The plantings have consisted of impatiens, dahlias, daisies, lilies, and some lavender. I also have a supply of bulbs to be planted in the fall. I am planning to add calla lilies and irises. I am doing the back breaking work now for the splendid results I hope to see next spring. I may even try my hand at planting the flowering shrubbery my landscaper planted that died, hoping that this time they will live.
All of this was undertaken to take my mind off of my serious case of loneliness and resignation to its fate for my life. I am helpless to change it, and my efforts to do so have been pathetic, degrading, and leave me feeling worse. My own sister is not speaking to me. Having recently been accused of reminding her of an odious dead family member, and of not having “family values”, as if being a widow was my choice, she is off the hook for being expected to invite me to her summer home this year. She believes the “Women’s Movement” has been a failure, and has “hurt women”, and she lets me know it because she knows these are ideas I do not share with her. She accuses me of living in a bubble, but really, my hands are those that touch dirt or remove mats from dogs’ coats, and I never get manicures or face lifts like she does. I am happy being retired – very happy, in fact because I know how to live with less and she cannot, and she cannot abide that, either. I am grateful to my son for being on my side. A total of one! He and I went out for lunch last week in NY City to a French restaurant in the West Village called Buvette, and I loved it. I took an order of Tarte Tatin home for dessert. It was to die for.

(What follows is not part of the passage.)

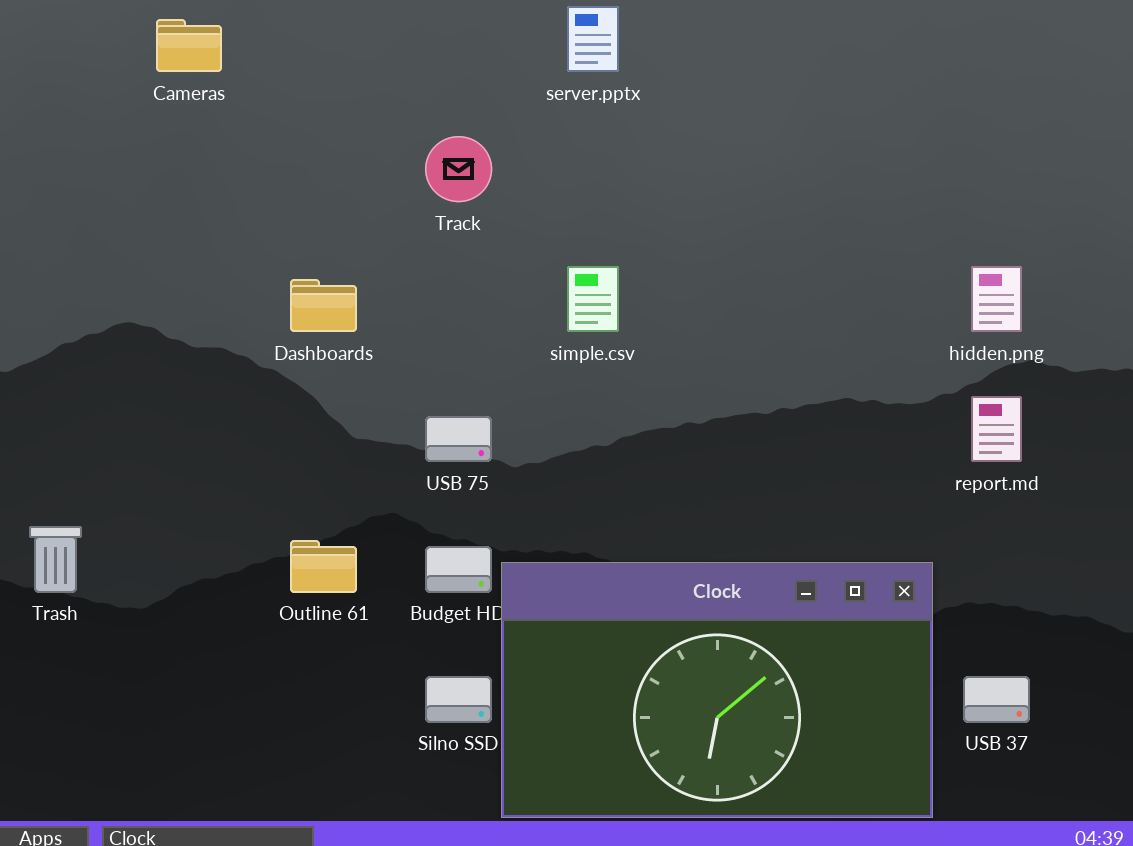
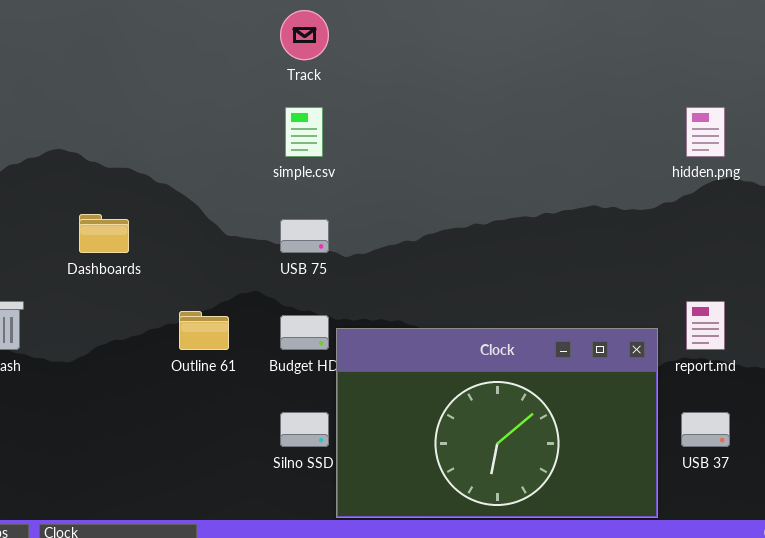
simple.csv: [567,266,619,332] -> [285,107,323,157], moved
Dashboards: [290,279,357,332] -> [79,214,129,253], moved
report.md: [971,396,1022,462] -> [686,301,725,350], moved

So, it is still officially Spring. Today is the last day of Spring. It has been a good season. I went to the Borzoi National Specialty, and my sister-in-law accompanied me. We had a wonderful time there together. Then, I came home and set to work making gardens where there were none, or none that bore fruit. I am disappointed that my landscaper had not advised me better about the condition of my soil, and I am disappointed in myself for taking so long to figure it out. Next year, I will add more. That’s how it’s done. Every year, you add more strength and vigor to the beds, as we do to ourselves and the dogs. Add what is good for us, for the borzois, and the flowers, too.